In the October 2012 Risk Note we reported on the European Commission’s initiative to implement a European Banking Union. The Commission’s initial target was to have the system in place by January 2013. We expressed doubts about the feasibility of this aggressive timetable. Unsurprisingly, the timetable has now slipped. It is now proposed that the European Central Bank (ECB) will assume its supervisory tasks within the single supervisory mechanism (SSM) on 1 March 2014 (or 12 months after the entry into force of legislation, whichever is later). From this date, the ECB will also be entitled to exercise its supervisory functions, in relation to any credit institution which the European Stability Mechanism (ESM) considers requires recapitalisation.

In early December 2012, the Council of the European Union made significant progress towards the plan to create a European Banking Union. Its decision of 13 December 20122 (the Council Proposal) reflects the political agreement reached by the Member States concerned. Although this Council Proposal will need to follow the European legislative process, we now have a relatively precise idea of the shape of the future EU banking supervision system.

It may not be entirely a coincidence that this decision was taken almost simultaneously with the release of the Financial Stability Board’s (FSB) report on strengthening the oversight and regulation of “shadow banking entities”.3 This is another initiative which emerged in the wake of the financial crisis. It is obvious that the more mainstream banking business is subjected to demanding regulation, the more the question of how, and to what extent, banking activities can be exercised outside that framework becomes relevant.
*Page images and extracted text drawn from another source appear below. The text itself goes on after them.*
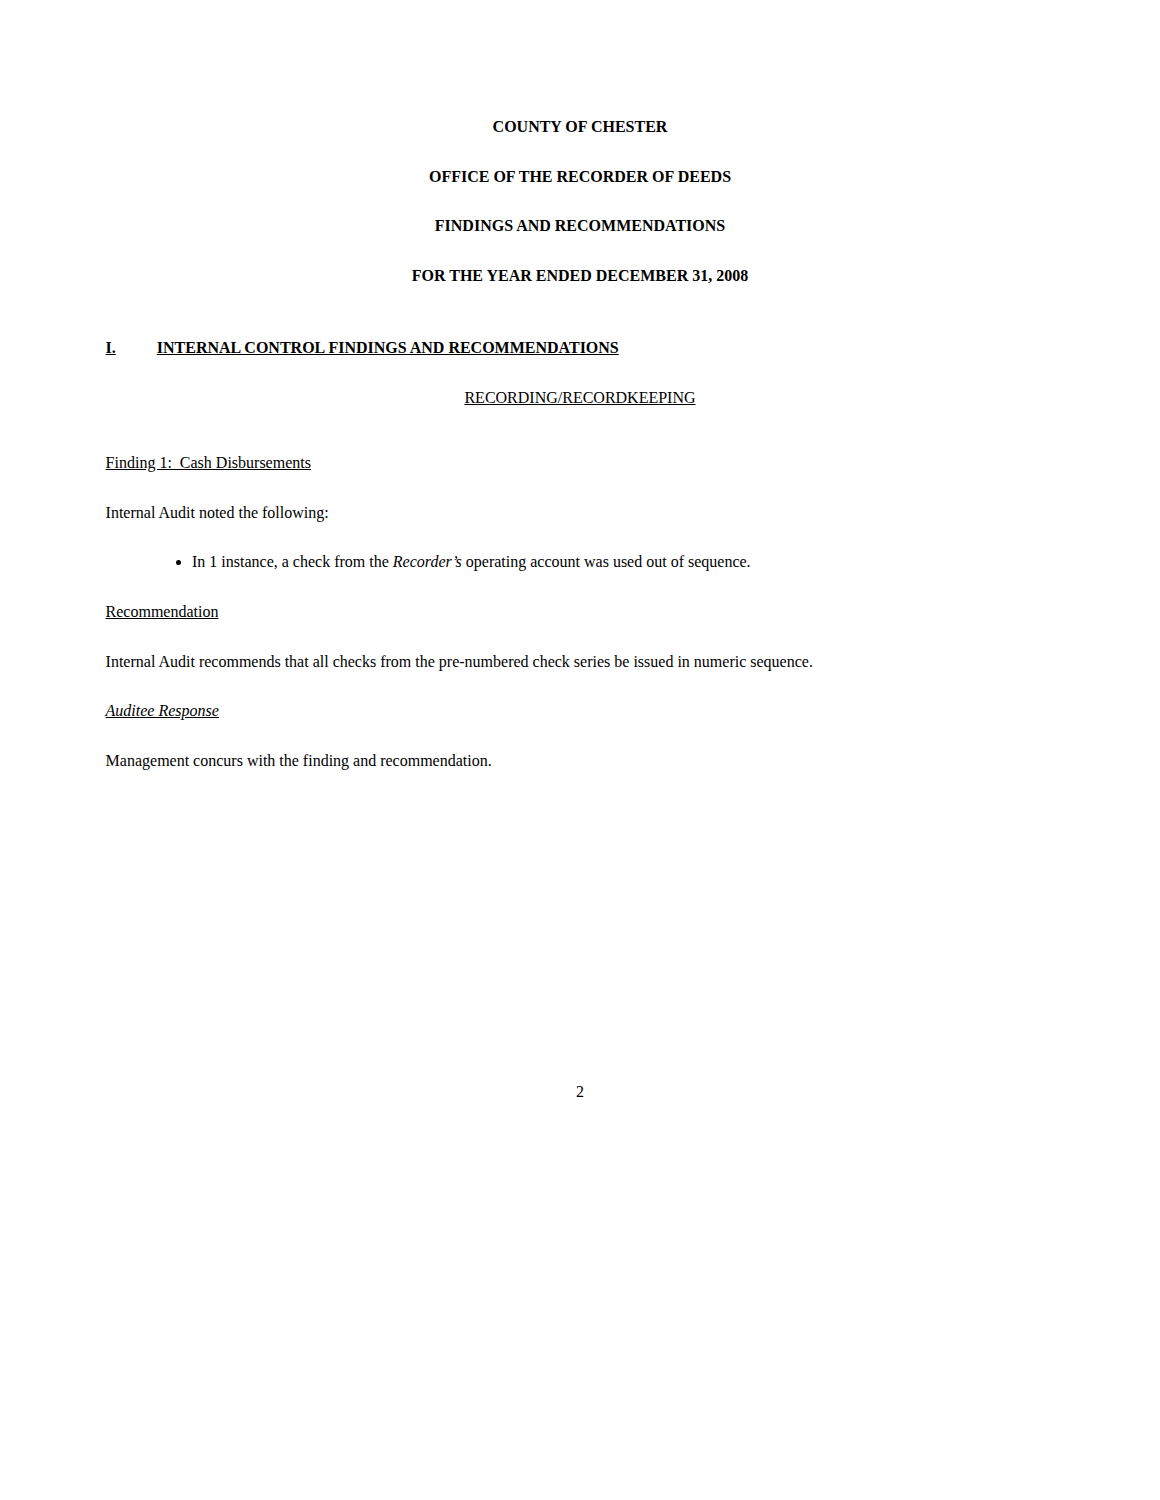COUNTY OF CHESTER
OFFICE OF THE RECORDER OF DEEDS
FINDINGS AND RECOMMENDATIONS
FOR THE YEAR ENDED DECEMBER 31, 2008
I. INTERNAL CONTROL FINDINGS AND RECOMMENDATIONS
RECORDING/RECORDKEEPING
Finding 1: Cash Disbursements
Internal Audit noted the following:
In 1 instance, a check from the Recorder’s operating account was used out of sequence.
Recommendation
Internal Audit recommends that all checks from the pre-numbered check series be issued in numeric sequence.
Auditee Response
Management concurs with the finding and recommendation.
2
Further steps towards a European Banking Union

The Council Proposal contains two proposals aimed at establishing a SSM for the oversight of credit institutions. The proposals involve two regulations; the most noticeable one confers supervisory tasks on the ECB. The Council Proposal aims to reduce the systemic risk posed by certain European credit institutions. Arguably, even more fundamental is the objective of decorrelation between banks and sovereign risks. The concern is that only a properly regulated financial institution in crisis should receive financial assistance from the ESM.
Which credit institutions will be covered?
The SSM will apply to all 17 Euro Area Member States and also any other EU Member Sates wishing to participate and who enter into a close participation agreement (some have already indicated that they are not interested in participating, including Sweden, the Czech Republic and the UK).

After much discussion it was agreed in Council that not all credit institutions within those participating Member States would be directly covered, but only those representing a degree of systemic risk. It is estimated this means approximately 150 to 200 banks overall will fall within scope. This point was of particular concern to German negotiators who wanted to exclude smaller, regional German banks from SSM supervision. The criteria for banks to be affected includes the size of the balance sheet (total assets exceed EUR 30 billion or 20% of a relevant Member State’s GDP) or the fact that a bank has already benefited from a European financial support plan. In addition, the ECB will automatically and directly supervise the three most important credit institutions of each participating Member State and, upon demand of any participating Member State, a particular credit institution.

The future shape of the SSM

The SSM will be composed of the ECB and national competent authorities. The ECB will be responsible for the overall functioning of the SSM and, in this respect, the Council Proposal remains in line with the proposal from the Commission of September 2012.4

National supervisors will remain in charge of tasks not conferred on the ECB, for instance in relation to consumer protection, money laundering, payment services, and branches of third country banks. The European Banking Authority (EBA) will retain its competence for further developing the single rulebook and ensuring convergence and consistency in supervisory practice.

It is intended that the ECB’s monetary tasks will be separated from supervisory tasks to eliminate potential conflicts of interest between the objectives of monetary policy and prudential supervision. To this end, a supervisory board responsible for the preparation of supervisory tasks will be set up within the ECB. As a result of concerns expressed by non-Euro Area Member States about the governance of the SSM, non-Euro Area countries participating in the SSM will have full and equal voting rights on the supervisory board.